Modes of Operation for Block Ciphers
- The Problem of Large Files: Block ciphers only encrypt a fixed amount (e.g., 128 bits). Real files (emails, photos) are much larger. Files must be chopped into blocks, but the method of processing those blocks matters significantly.
- Electronic Codebook (ECB):
- Method: Chops the file into blocks (x1,x2,x3,…) and encrypts each one independently with the same key.
- Flaw: Identical plaintext blocks result in identical ciphertext blocks.
- The Penguin Example: In an uncompressed image of a penguin, identical blocks of white space result in identical blocks of "white noise" ciphertext. The high-level structure of the penguin remains clearly visible in the encrypted image.

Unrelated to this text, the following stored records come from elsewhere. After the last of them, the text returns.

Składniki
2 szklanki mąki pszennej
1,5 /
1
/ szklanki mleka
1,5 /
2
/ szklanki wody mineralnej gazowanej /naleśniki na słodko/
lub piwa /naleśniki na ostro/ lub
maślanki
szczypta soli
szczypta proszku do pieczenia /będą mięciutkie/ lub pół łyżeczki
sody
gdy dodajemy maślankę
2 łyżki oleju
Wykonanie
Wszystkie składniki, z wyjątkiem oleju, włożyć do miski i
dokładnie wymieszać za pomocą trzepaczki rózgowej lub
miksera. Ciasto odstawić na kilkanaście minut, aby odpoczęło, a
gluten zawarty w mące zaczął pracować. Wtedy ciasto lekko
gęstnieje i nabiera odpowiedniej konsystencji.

- Cipher Block Chaining (CBC):
- Initial Value (IV): A random bitstring chosen by the sender and sent in the clear alongside the ciphertext. It provides "freshness" so the same message encrypted twice looks different.
- Chaining Mechanism: Each message block is XORed with the ciphertext of the previous block before being encrypted.
- C1=Ek(x1⊕IV)
- Ci=Ek(xi⊕Ci−1)
- Decryption: The receiver decrypts a block and then XORs it with the previous ciphertext block (or the IV for the first block) to recover the plaintext.
- xi=Dk(Ci)⊕Ci−1
- Counter Mode (CTR):
- Mechanism: Turns a block cipher into a stream cipher. It encrypts a combination of an IV and a counter value to create a random key stream, which is then XORed with the message.
- Key stream block i=Ek(IV∥counteri)
- Ci=xi⊕Ek(IV∥counteri)
- Benefits: No padding required; the process can be fully parallelized.
Questions & Discussion
- Question on Packet Loss (CBC): If a block is lost in transmission in CBC mode, does that break the rest of the file?
- Answer: Yes. In CBC, because each block depends on the previous one, losing a ciphertext block prevents the decryption of everything that follows. This is usually managed at different layers of the communication stack (the transport layer) rather than the security layer.
- Question on Parallelization: Can CBC be parallelized?
- Answer: Encryption in CBC mode cannot be parallelized because you must know Ci−1 before you can compute Ci. However, decryption can be parallelized because all ciphertext blocks (C1,C2,…) are already available to the receiver.
- Question on IV Placement: Is the 128-bit IV part of the IP header?
- Answer: It is conceptually part of the ciphertext as it is needed for decryption, although where exactly it is placed in a packet can vary. It is not a secret value; it is independent of the message and sent openly.